Hierarchical Advantage Weighting for Online RL Fine-Tuning of VLAs from Sparse Episode Outcomes
English summary
Online RL fine-tuning of pretrained VLA policies suffers from sparse binary episode outcomes that conflate viability and efficiency, providing poor per-transition supervision, and naive outcome assignment across human interventions leads to incorrect credit. The paper proposes Hierarchical Advantage-Weighted Behavior Cloning (HABC), which trains separate critic heads for viability and efficiency on distinct data subsets and merges their one-step advantages via a state-adaptive gate that prioritizes viability when success is uncertain and shifts to efficiency only when viability is high. Intervention-aware credit assignment restricts outcome labels to autonomous segments, preventing supervision leakage. On three contact-rich bimanual real-robot tasks, HABC raises success rates from supervised fine-tuning baselines of 36%, 44%, and 12% to 92%, 88%, and 38%, respectively.
Chinese summary
在线强化学习微调预训练的视觉语言动作策略时,稀疏的二元回合结果会混淆可行性与效率,无法提供逐步监督,并且简单地将回合结果分配给含有人工干预的片段会导致错误的信用分配。本文提出分层优势加权行为克隆(HABC),分别训练可行性和效率的评估头,并通过状态自适应门控合并单步优势,在成功不确定时优先关注可行性,仅当可行性高时才转向效率;干预感知的信用分配仅将结果标签赋予自主执行片段,防止监督泄漏。在三个接触密集型双手灵巧操作的真实机器人任务上,HABC将监督微调基线的成功率从36%、44%和12%分别提升至92%、88%和38%。
Key points
Sparse binary success/failure outcomes in VLA fine-tuning conflate viability and efficiency, and naive credit assignment across intervention boundaries misleads training.

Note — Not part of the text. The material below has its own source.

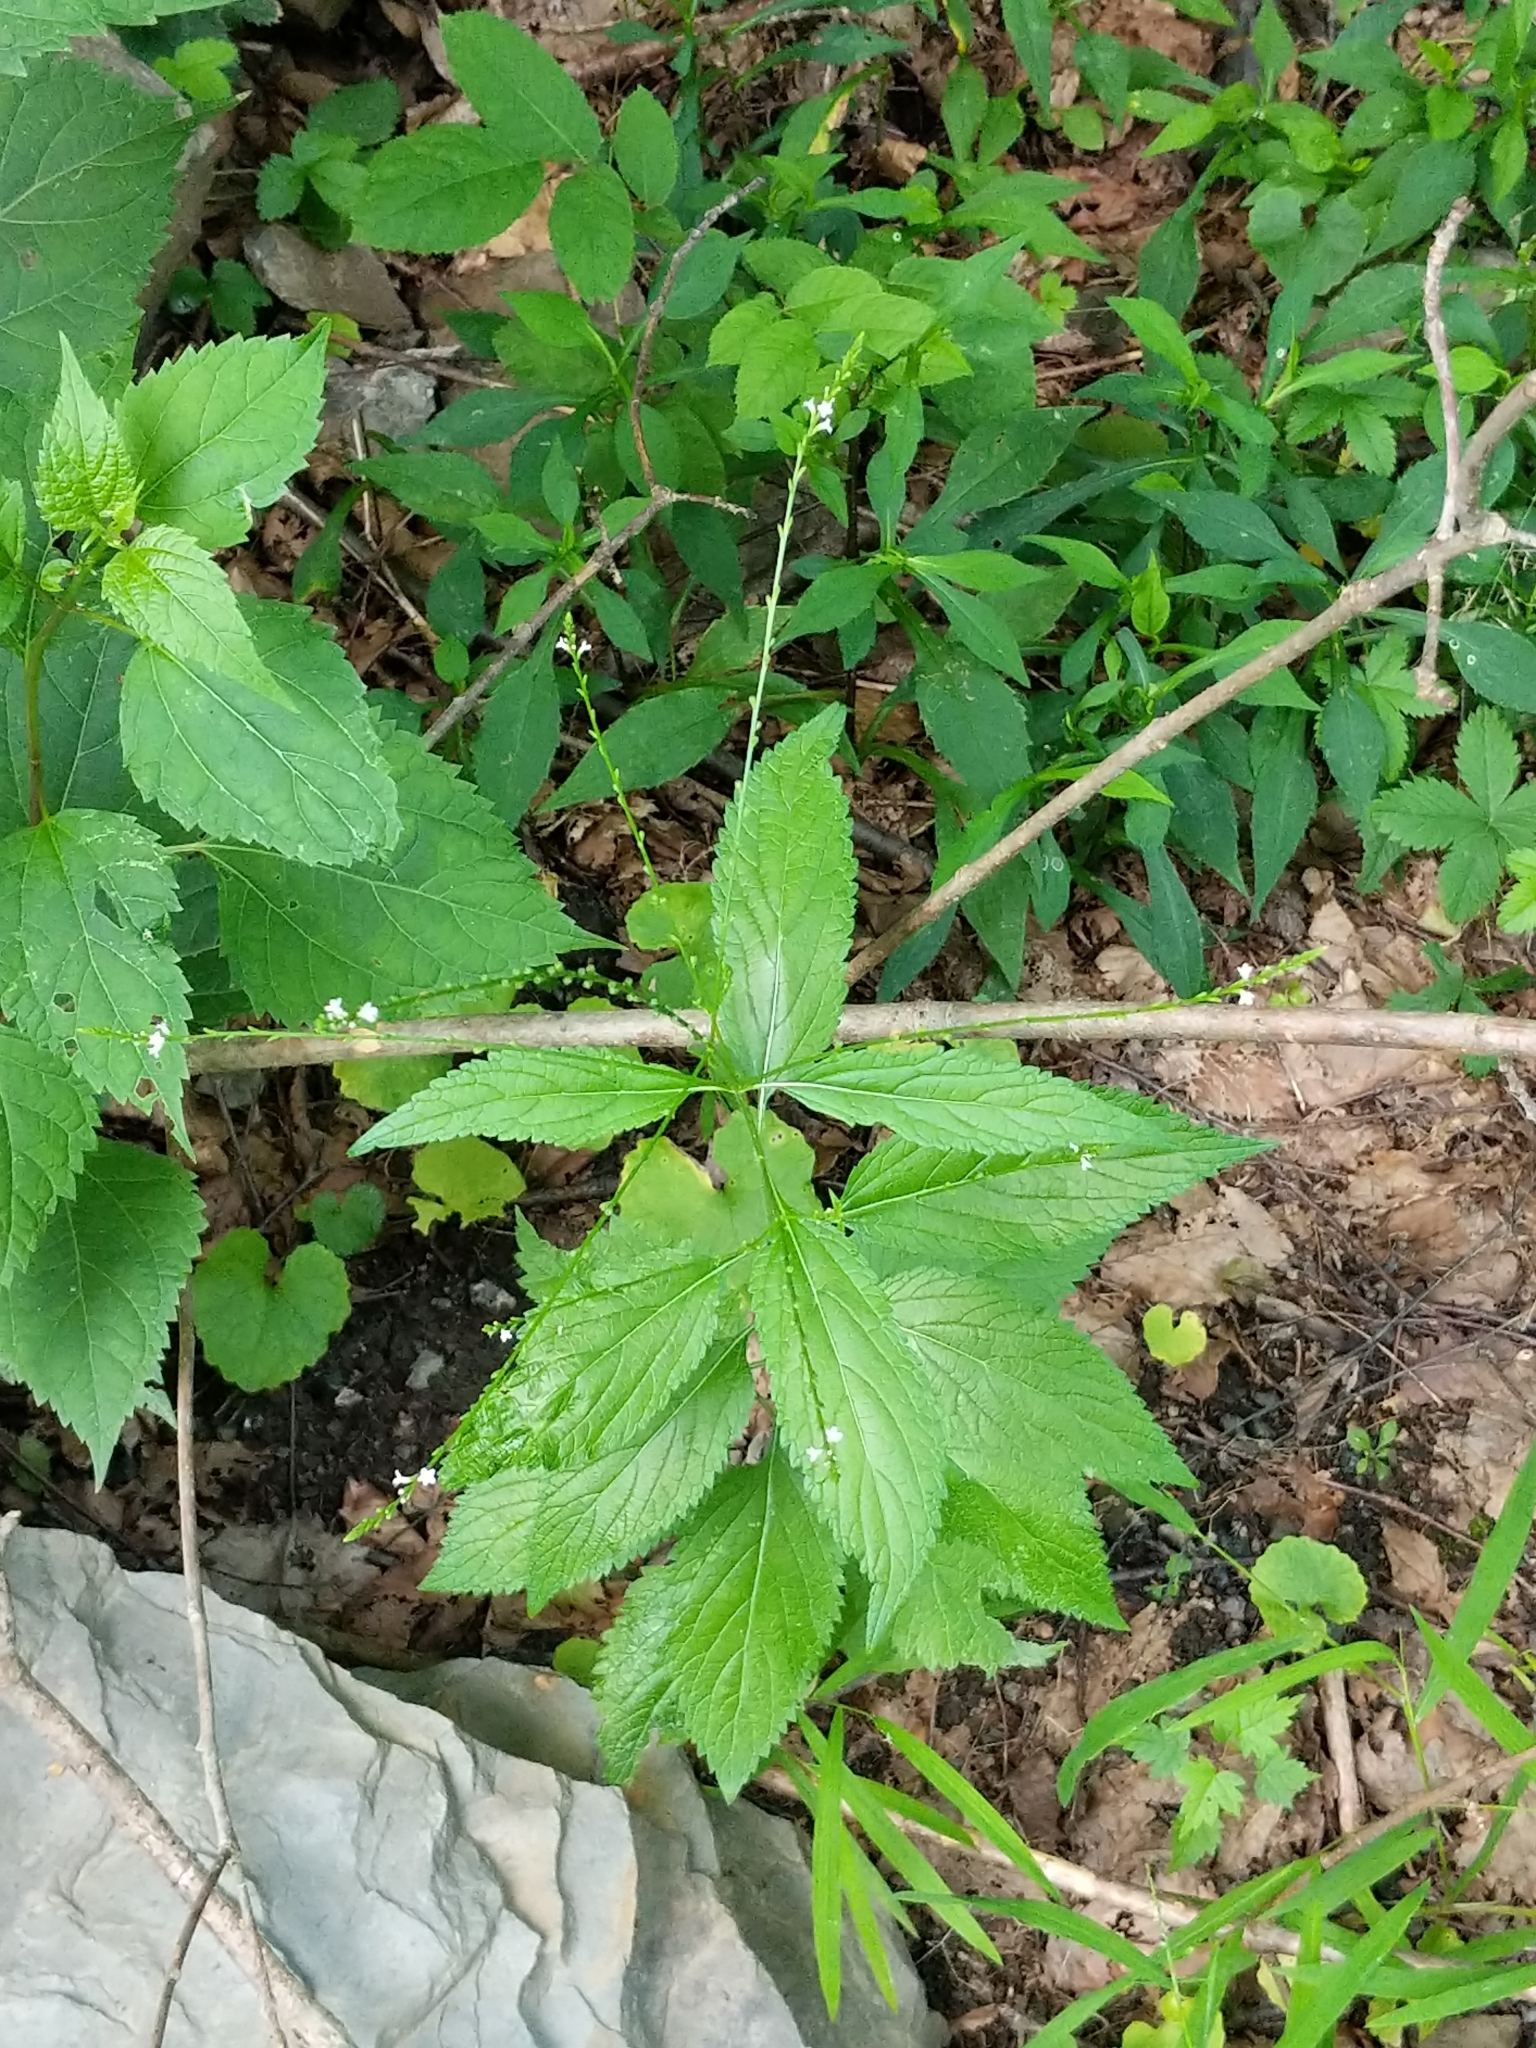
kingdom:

VLA微调中的稀疏二元成功/失败结果会混淆可行性与效率,跨干预边界的简单信用分配会误导训练。
HABC uses dual critics for viability and efficiency, a state-adaptive gate to merge advantages (prioritize viability when uncertain, shift to efficiency when viability is high), converting merged signals into per-transition actor weights.
HABC使用可行性和效率双评估头,通过状态自适应门控合并优势(不确定时优先可行性,可行性高时转向效率),将合并信号转化为逐步动作权重。
Intervention-aware assignment restricts outcome labels to autonomous segments only, preventing supervision from leaking across human intervention boundaries.
干预感知的分配将结果标签仅赋予自主执行片段,防止人工干预边界引发的监督泄漏。
On three real-world bimanual contact-rich tasks, HABC improves success rates dramatically over SFT baselines (36%→92%, 44%→88%, 12%→38%).
在三个真实双手接触密集型任务上,HABC将SFT基线的成功率大幅提升(36%→92%,44%→88%,12%→38%)。